Finger retires, Ramsay takes over as Middlebury town manager
MIDDLEBURY — Middlebury Town Manager Bill Finger stepped down from his job on Friday, Aug. 31, and was succeeded by Assistant Town Manager Kathleen Ramsay.
It’s an administrative transition that was scripted by the Middlebury selectboard a year ago. That’s when Ramsay returned to Middlebury to the same post she had vacated in 2007 in order to become Pittsford town manager. In 2008, she became Killington’s top administrator. Knowing that Finger was getting close to retiring, Middlebury officials talked to Ramsay about a 2011 return with a promotion to town manager in 2012. She accepted, and the metaphorical changing of the guard occurred last week, after the selectboard formally offered her a three-year contract.
“It’s worked out really well,” Middlebury selectboard Chairman Dean George said. “I think it will be a nice transition.”
Ramsay and Finger have worked closely to make for a smooth succession. Ramsay, 47, has attended many municipal subcommittee meetings, such as those dealing with municipal gym repairs, proposed new town offices and a soon-to-be hired business development director — issues at the forefront of the selectboard’s agenda.

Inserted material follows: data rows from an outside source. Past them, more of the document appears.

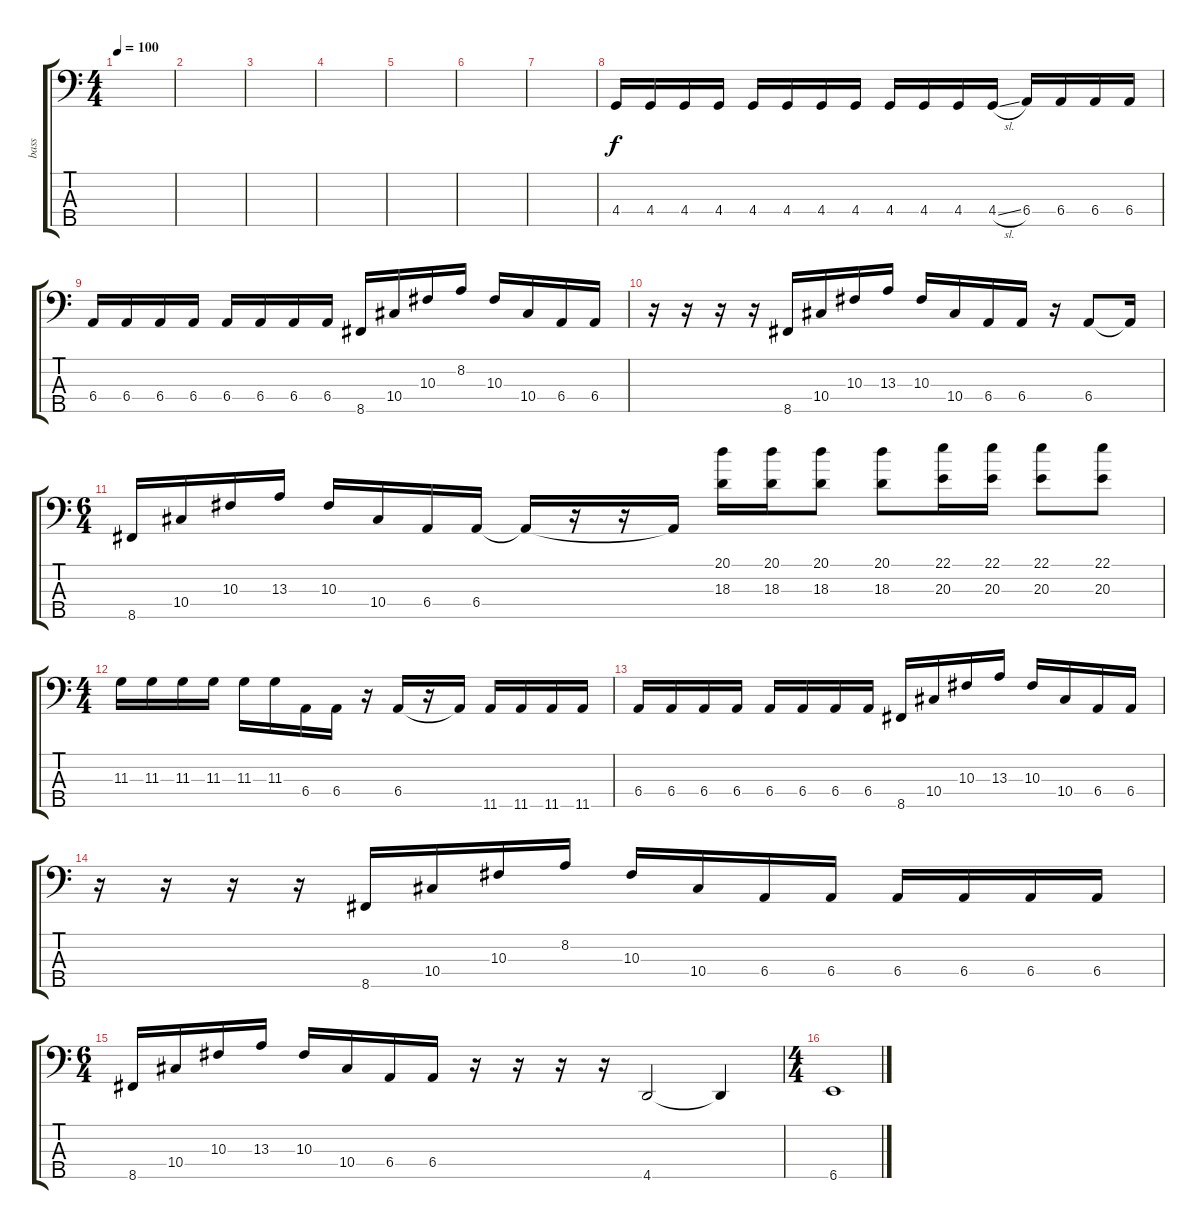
\track ("bass" "bass") {instrument slapbass1}
\staff {score tabs}
\tuning (Gb2 Db2 Ab1 Eb1 Bb0) {hide}
\ts (4 4)
\tempo 100
\clef f4
\ks c
|
|
|
|
|
|
|
4.4.16 4.4.16 4.4.16 4.4.16 4.4.16 4.4.16 4.4.16 4.4.16 4.4.16 4.4.16 4.4.16 4.4{sl}.16 6.4.16 6.4.16 6.4.16 6.4.16 |
6.4.16 6.4.16 6.4.16 6.4.16 6.4.16 6.4.16 6.4.16 6.4.16 8.5.16 10.4.16 10.3.16 8.2.16 10.3.16 10.4.16 6.4.16 6.4.16 |
r.16 r.16 r.16 r.16 8.5.16 10.4.16 10.3.16 13.3.16 10.3.16 10.4.16 6.4.16 6.4.16 r.16 6.4.8 6.4{t}.16 |
\ts (6 4)
8.5.16 10.4.16 10.3.16 13.3.16 10.3.16 10.4.16 6.4.16 6.4.16 6.4{t}.16 r.16 r.16 6.4{t}.16 (20.1 18.3).16 (20.1 18.3).16 (20.1 18.3).8 (20.1 18.3).8 (22.1 20.3).16 (22.1 20.3).16 (22.1 20.3).8 (22.1 20.3).8 |
\ts (4 4)
11.3.16 11.3.16 11.3.16 11.3.16 11.3.16 11.3.16 6.4.16 6.4.16 r.16 6.4.16 r.16 6.4{t}.16 11.5.16 11.5.16 11.5.16 11.5.16 |
6.4.16 6.4.16 6.4.16 6.4.16 6.4.16 6.4.16 6.4.16 6.4.16 8.5.16 10.4.16 10.3.16 13.3.16 10.3.16 10.4.16 6.4.16 6.4.16 |
r.16 r.16 r.16 r.16 8.5.16 10.4.16 10.3.16 8.2.16 10.3.16 10.4.16 6.4.16 6.4.16 6.4.16 6.4.16 6.4.16 6.4.16 |
\ts (6 4)
8.5.16 10.4.16 10.3.16 13.3.16 10.3.16 10.4.16 6.4.16 6.4.16 r.16 r.16 r.16 r.16 4.5.2 4.5{t}.4 |
\ts (4 4)
6.5.1
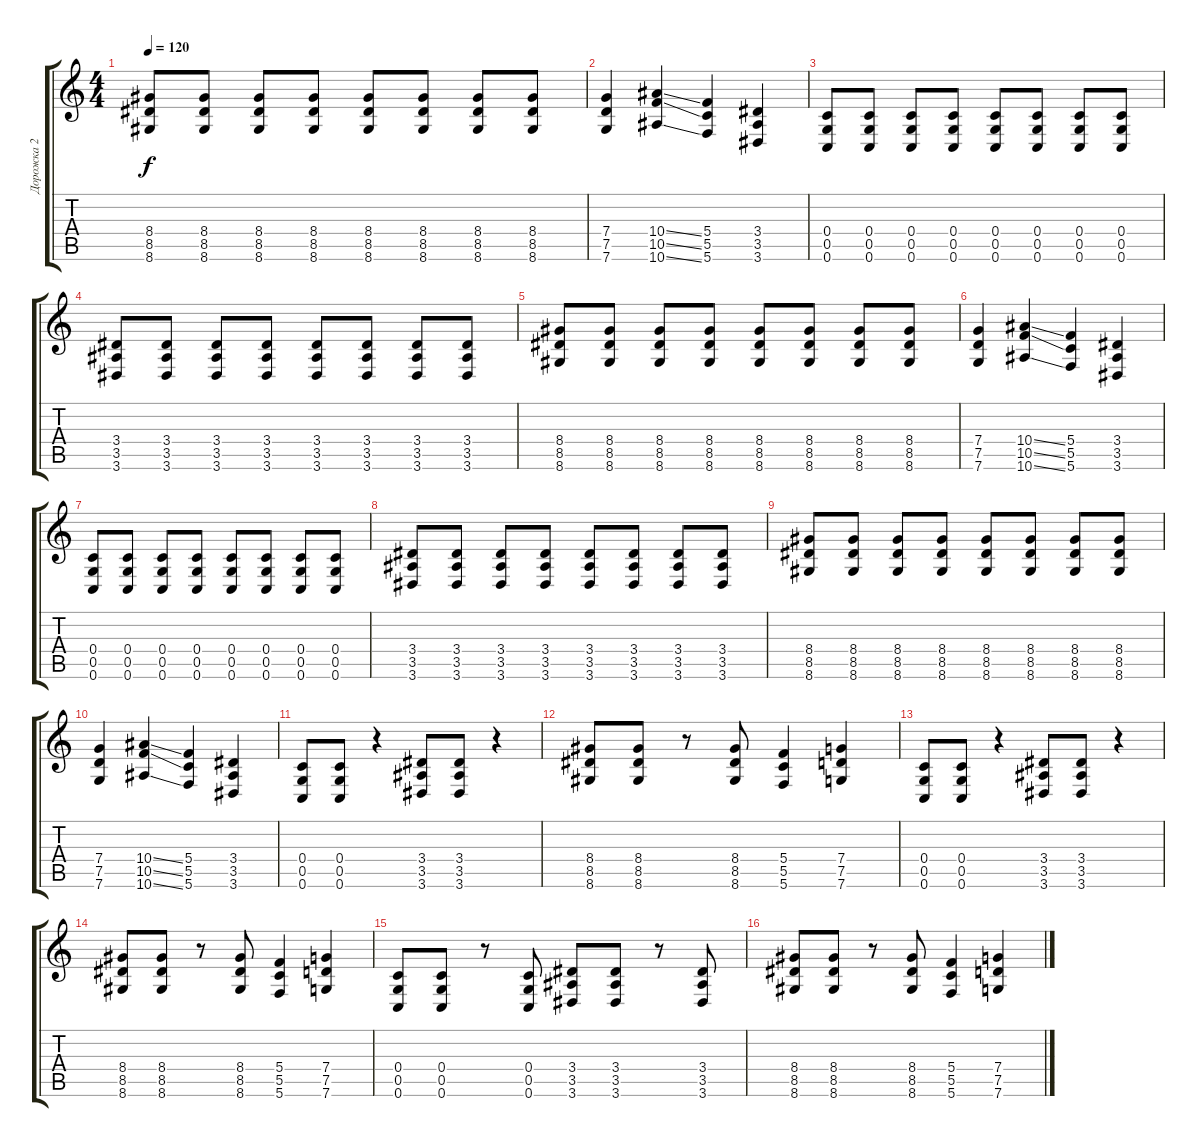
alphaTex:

\track ("Дорожка 2" "Дорожка 2") {instrument distortionguitar}
\staff {score tabs}
\tuning (D4 A3 F3 C3 G2 C2) {hide}
\ts (4 4)
\tempo 120
\clef g2
\ks c
(8.4 8.5 8.6).8{dy f} (8.4 8.5 8.6).8 (8.4 8.5 8.6).8 (8.4 8.5 8.6).8 (8.4 8.5 8.6).8 (8.4 8.5 8.6).8 (8.4 8.5 8.6).8 (8.4 8.5 8.6).8 |
(7.4 7.5 7.6).4 (10.4{ss} 10.5{ss} 10.6{ss}).4 (5.4 5.5 5.6).4 (3.4 3.5 3.6).4 |
(0.4 0.5 0.6).8 (0.4 0.5 0.6).8 (0.4 0.5 0.6).8 (0.4 0.5 0.6).8 (0.4 0.5 0.6).8 (0.4 0.5 0.6).8 (0.4 0.5 0.6).8 (0.4 0.5 0.6).8 |
(3.4 3.5 3.6).8 (3.4 3.5 3.6).8 (3.4 3.5 3.6).8 (3.4 3.5 3.6).8 (3.4 3.5 3.6).8 (3.4 3.5 3.6).8 (3.4 3.5 3.6).8 (3.4 3.5 3.6).8 |
(8.4 8.5 8.6).8 (8.4 8.5 8.6).8 (8.4 8.5 8.6).8 (8.4 8.5 8.6).8 (8.4 8.5 8.6).8 (8.4 8.5 8.6).8 (8.4 8.5 8.6).8 (8.4 8.5 8.6).8 |
(7.4 7.5 7.6).4 (10.4{ss} 10.5{ss} 10.6{ss}).4 (5.4 5.5 5.6).4 (3.4 3.5 3.6).4 |
(0.4 0.5 0.6).8 (0.4 0.5 0.6).8 (0.4 0.5 0.6).8 (0.4 0.5 0.6).8 (0.4 0.5 0.6).8 (0.4 0.5 0.6).8 (0.4 0.5 0.6).8 (0.4 0.5 0.6).8 |
(3.4 3.5 3.6).8 (3.4 3.5 3.6).8 (3.4 3.5 3.6).8 (3.4 3.5 3.6).8 (3.4 3.5 3.6).8 (3.4 3.5 3.6).8 (3.4 3.5 3.6).8 (3.4 3.5 3.6).8 |
(8.4 8.5 8.6).8 (8.4 8.5 8.6).8 (8.4 8.5 8.6).8 (8.4 8.5 8.6).8 (8.4 8.5 8.6).8 (8.4 8.5 8.6).8 (8.4 8.5 8.6).8 (8.4 8.5 8.6).8 |
(7.4 7.5 7.6).4 (10.4{ss} 10.5{ss} 10.6{ss}).4 (5.4 5.5 5.6).4 (3.4 3.5 3.6).4 |
(0.4 0.5 0.6).8 (0.4 0.5 0.6).8 r.4 (3.4 3.5 3.6).8 (3.4 3.5 3.6).8 r.4 |
(8.4 8.5 8.6).8 (8.4 8.5 8.6).8 r.8 (8.4 8.5 8.6).8 (5.4 5.5 5.6).4 (7.4 7.5 7.6).4 |
(0.4 0.5 0.6).8 (0.4 0.5 0.6).8 r.4 (3.4 3.5 3.6).8 (3.4 3.5 3.6).8 r.4 |
(8.4 8.5 8.6).8 (8.4 8.5 8.6).8 r.8 (8.4 8.5 8.6).8 (5.4 5.5 5.6).4 (7.4 7.5 7.6).4 |
(0.4 0.5 0.6).8 (0.4 0.5 0.6).8 r.8 (0.4 0.5 0.6).8 (3.4 3.5 3.6).8 (3.4 3.5 3.6).8 r.8 (3.4 3.5 3.6).8 |
(8.4 8.5 8.6).8 (8.4 8.5 8.6).8 r.8 (8.4 8.5 8.6).8 (5.4 5.5 5.6).4 (7.4 7.5 7.6).4
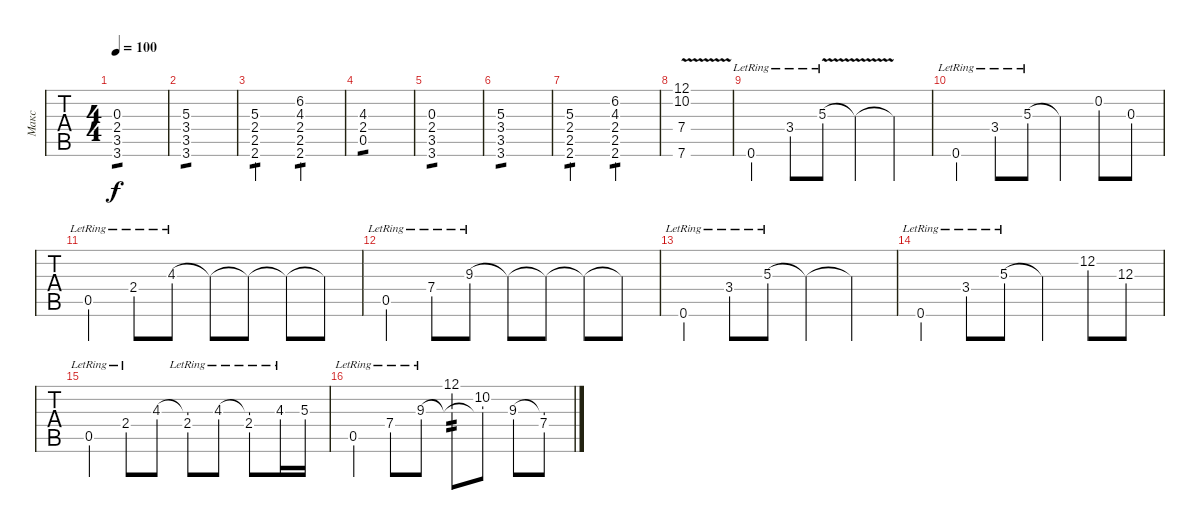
\track ("Макс" "Макс") {instrument acousticguitarsteel}
\staff {tabs}
\tuning (Eb4 Bb3 Gb3 Db3 Ab2 Db2) {hide}
\ts (4 4)
\tempo 100
\clef g2
\ks c
(0.3 2.4 3.5 3.6).1{tp 1 dy f} |
(5.3 3.4 3.5 3.6).1{tp 1} |
(5.3 2.4 2.5 2.6).2{tp 1} (6.2 4.3 2.4 2.5 2.6).2{tp 1} |
(4.3 2.4 0.5).1{tp 1} |
(0.3 2.4 3.5 3.6).1{tp 1} |
(5.3 3.4 3.5 3.6).1{tp 1} |
(5.3 2.4 2.5 2.6).2{tp 1} (6.2 4.3 2.4 2.5 2.6).2{tp 1} |
(12.1{v} 10.2{v} 7.4 7.6).1 |
0.6{lr}.4{instrument acousticguitarsteel} 3.4{lr}.8 5.3{v lr}.8 5.3{t}.4 5.3{t}.4 |
0.6{lr}.4 3.4{lr}.8 5.3{lr}.8 5.3{t}.4 0.2.8 0.3.8 |
0.5{lr}.4 2.4{lr}.8 4.3{lr}.8 4.3{t}.8 4.3{t}.8 4.3{t}.8 4.3{t}.8 |
0.5{lr}.4 7.4{lr}.8 9.3{lr}.8 9.3{t}.8 9.3{t}.8 9.3{t}.8 9.3{t}.8 |
0.6{lr}.4 3.4{lr}.8 5.3{lr}.8 5.3{t}.4 5.3{t}.4 |
0.6{lr}.4 3.4{lr}.8 5.3{lr}.8 5.3{t}.4 12.2.8 12.3.8 |
0.5{lr}.4 2.4{lr}.8 4.3.8 (4.3{t} 2.4{lr}).8 4.3{lr}.8 (4.3{t} 2.4{lr}).8 4.3{lr}.16 5.3.16 |
0.5{lr}.4 7.4{lr}.8 9.3{lr}.8 (12.1 9.3{t}).8{tp 2} (10.2 9.3{t}).8 9.3.8 (9.3{t} 7.4).8
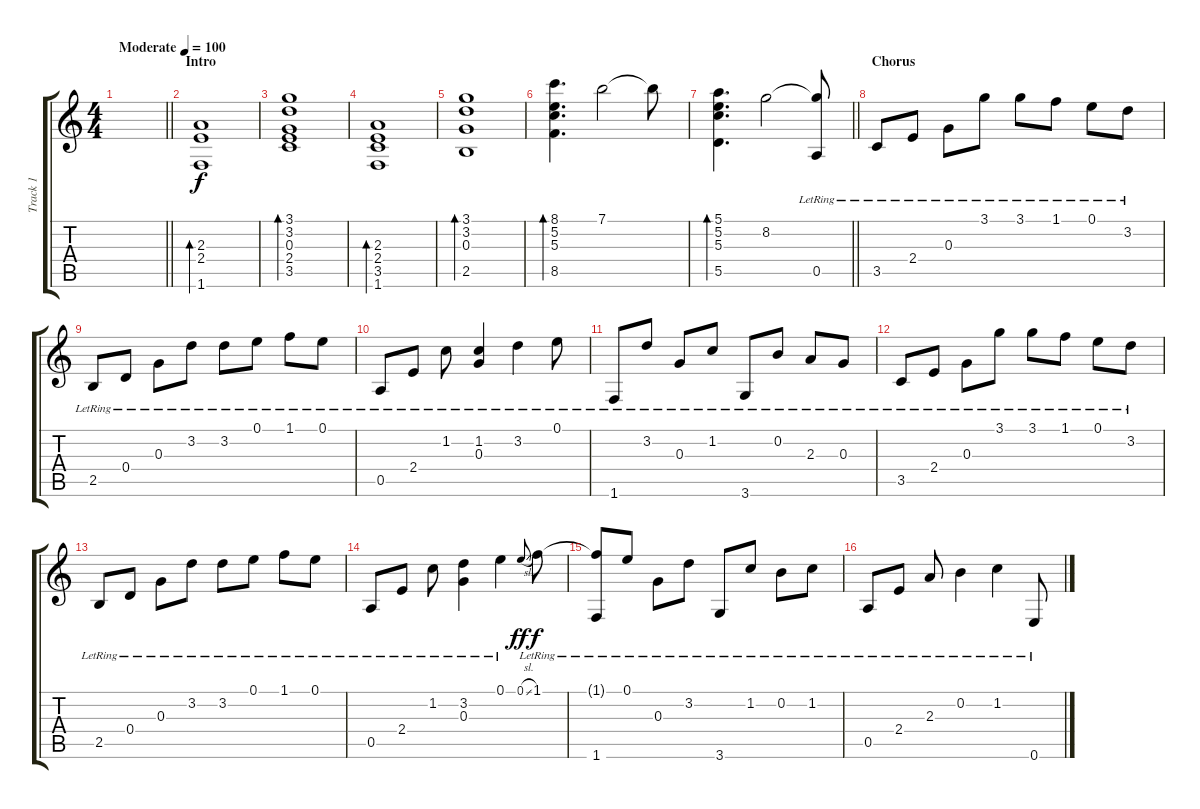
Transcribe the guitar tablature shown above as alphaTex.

\track ("Track 1" "Track 1") {instrument acousticguitarsteel}
\staff {score tabs}
\tuning (E4 B3 G3 D3 A2 E2) {hide}
\ts (4 4)
\tempo (100 "Moderate")
\clef g2
\barLineRight lightlight
\ks c
|
\section ("" "Intro")
(2.3 2.4 1.6).1{bd 480} |
(3.1 3.2 0.3 2.4 3.5).1{bd 480} |
(2.3 2.4 3.5 1.6).1{bd 480} |
(3.1 3.2 0.3 2.5).1{bd 480} |
(8.1 5.2 5.3 8.5).4{d bd 480} 7.1.2 7.1{t}.8 |
\barLineRight lightlight
(5.1 5.2 5.3 5.5).4{d bd 480} 8.2.2 (8.2{t} 0.5{lr}).8 |
\section ("" "Chorus")
3.5{lr}.8 2.4{lr}.8 0.3{lr}.8 3.1{lr}.8 3.1{lr}.8 1.1{lr}.8 0.1{lr}.8 3.2{lr}.8 |
2.5{lr}.8 0.4{lr}.8 0.3{lr}.8 3.2{lr}.8 3.2{lr}.8 0.1{lr}.8 1.1{lr}.8 0.1{lr}.8 |
0.5{lr}.8 2.4{lr}.8 1.2{lr}.8 (1.2{lr} 0.3{lr}).4 3.2{lr}.4 0.1{lr}.8 |
1.6{lr}.8 3.2{lr}.8 0.3{lr}.8 1.2{lr}.8 3.6{lr}.8 0.2{lr}.8 2.3{lr}.8 0.3{lr}.8 |
3.5{lr}.8 2.4{lr}.8 0.3{lr}.8 3.1{lr}.8 3.1{lr}.8 1.1{lr}.8 0.1{lr}.8 3.2{lr}.8 |
2.5{lr}.8 0.4{lr}.8 0.3{lr}.8 3.2{lr}.8 3.2{lr}.8 0.1{lr}.8 1.1{lr}.8 0.1{lr}.8 |
0.5{lr}.8 2.4{lr}.8 1.2{lr}.8 (3.2{lr} 0.3).4 0.1{lr}.4 0.1{sl}.8{gr onbeat dy ff} 1.1{lr}.8{dy f} |
(1.1{t} 1.6{lr}).8 0.1{lr}.8 0.3{lr}.8 3.2{lr}.8 3.6{lr}.8 1.2{lr}.8 0.2{lr}.8 1.2{lr}.8 |
0.5{lr}.8 2.4{lr}.8 2.3{lr}.8 0.2{lr}.4 1.2{lr}.4 0.6{lr}.8
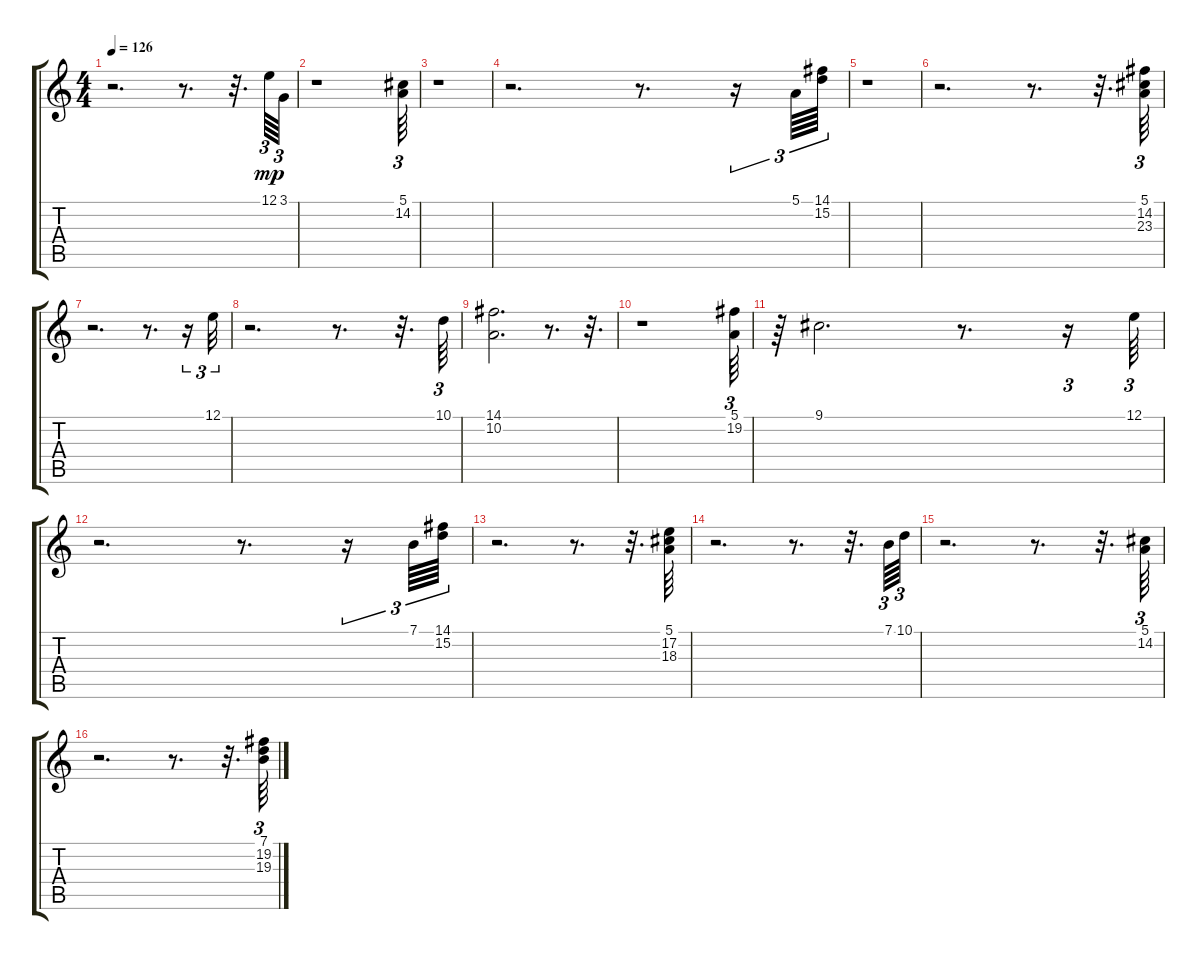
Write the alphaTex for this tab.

\track "" {instrument stringensemble1}
\staff {score tabs}
\tuning (E4 B3 G3 D3 A2 E2) {hide}
\ts (4 4)
\tempo 126
\clef g2
\ks c
r.2{d dy mp} r.8{d} r.32{d} 12.1.64{tu (3 2)} 3.1.64{tu (3 2)} |
r.1 (5.1 14.2).64{tu (3 2)} |
r.1 |
r.2{d} r.8{d} r.16{tu (3 2)} 5.1.64{tu (3 2)} (14.1 15.2).64{tu (3 2)} |
r.1 |
r.2{d} r.8{d} r.32{d} (5.1 14.2 23.3).64{tu (3 2)} |
r.2{d} r.8{d} r.16{tu (3 2)} 12.1.32{tu (3 2)} |
r.2{d} r.8{d} r.32{d} 10.1.64{tu (3 2)} |
(14.1 10.2).2{d} r.8{d} r.32{d} |
r.1 (5.1 19.2).64{tu (3 2)} |
r.64 9.1.2{d} r.8{d} r.16{tu (3 2)} 12.1.64{tu (3 2)} |
r.2{d} r.8{d} r.16{tu (3 2)} 7.1.64{tu (3 2)} (14.1 15.2).64{tu (3 2)} |
r.2{d} r.8{d} r.32{d} (5.1 17.2 18.3).64 |
r.2{d} r.8{d} r.32{d} 7.1.64{tu (3 2)} 10.1.64{tu (3 2)} |
r.2{d} r.8{d} r.32{d} (5.1 14.2).64{tu (3 2)} |
r.2{d} r.8{d} r.32{d} (7.1 19.2 19.3).64{tu (3 2)}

“I feel right at home here,” Ramsay said of her appreciation for Middlebury and her readiness to face new challenges as town manager.
“I look forward to a long tenure.”
A long tenure would continue a tradition of longevity enjoyed by her most immediate predecessors, Betty Wheeler and Bill Finger. Finger, now 67, was hired as town manager in 2000 after having served in that same capacity in other Vermont communities, including Shelburne.
“Twelve years in one of these positions, you come to a time when change is kind of a good thing,” Finger said during a recent interview.
“You could not find a better person than Kathleen to do anything, including running the town of Middlebury,” he added. “She’ll do wonderful things. She is already doing wonderful things.”
Meanwhile, town officials are crediting Finger with some stellar stewardship during his tenure in Middlebury.
It’s been during Finger’s administrative watch that Middlebury built a new downtown bridge and a new police station; the town is currently developing plans for a community center that would include new town offices. Middlebury’s two fire stations are currently being dramatically improved. It’s also a period during which the town has caught up on a lot of deferred maintenance on infrastructure, such as road, sidewalk and water system improvements. At the same time Finger, at the direction of the selectboard, has tried to keep the municipal tax rate in check — freezing it at one point for three consecutive years.
Finger quickly points out that the aforementioned accomplishments were the product of many people and organizations working together.
“The selectboard deserves a lot of credit,” Finger said.
George served on the Middlebury committee that interviewed and recommended Finger for the town manager’s job back in 2000.
“He has been great,” George said of Finger. “I have really enjoyed working with him and will miss him.”
He said he will look back on his time in Middlebury with fond memories.
“It has been a great place to be,” Finger said. “There really hasn’t been a huge amount of controversy on anything. Things that need to get done get support.”
He leaves Middlebury with one major project still on the drawing board: A new municipal building/community center. Several ad hoc committees, an architect and the selectboard continue to hash out ideas for the new structure that could someday be built on the site of the current municipal building at the intersection of College and South Main streets. Finger believes the town is giving the proposed center a fair discussion and he is optimistic the project will come to fruition.
“I think we are getting on the right track of doing something here,” Finger said. “The different perspectives on (the project) are understanding each other more.”
Though he is stepping down as town manager, Finger won’t be leaving the area. He plans to remain a resident of Lincoln “for the foreseeable future.” There, he will tend to various home improvement projects while staying involved in local and regional nonprofit causes — such as the Weathervane United elderly housing complex in Lincoln and the Friends of West Rutland Town Hall. He is also receptive to fielding occasional assignments that the Middlebury selectboard might throw his way in the future.
But following his last day on the job, he plans to take a breather.
“I’m going to hang out for a while and be on the outside looking in, for a change,” he said.
The town of Middlebury will host a reception honoring Bill Finger on Sept. 20 from 3:30 to 6 p.m. at Two Brothers Tavern.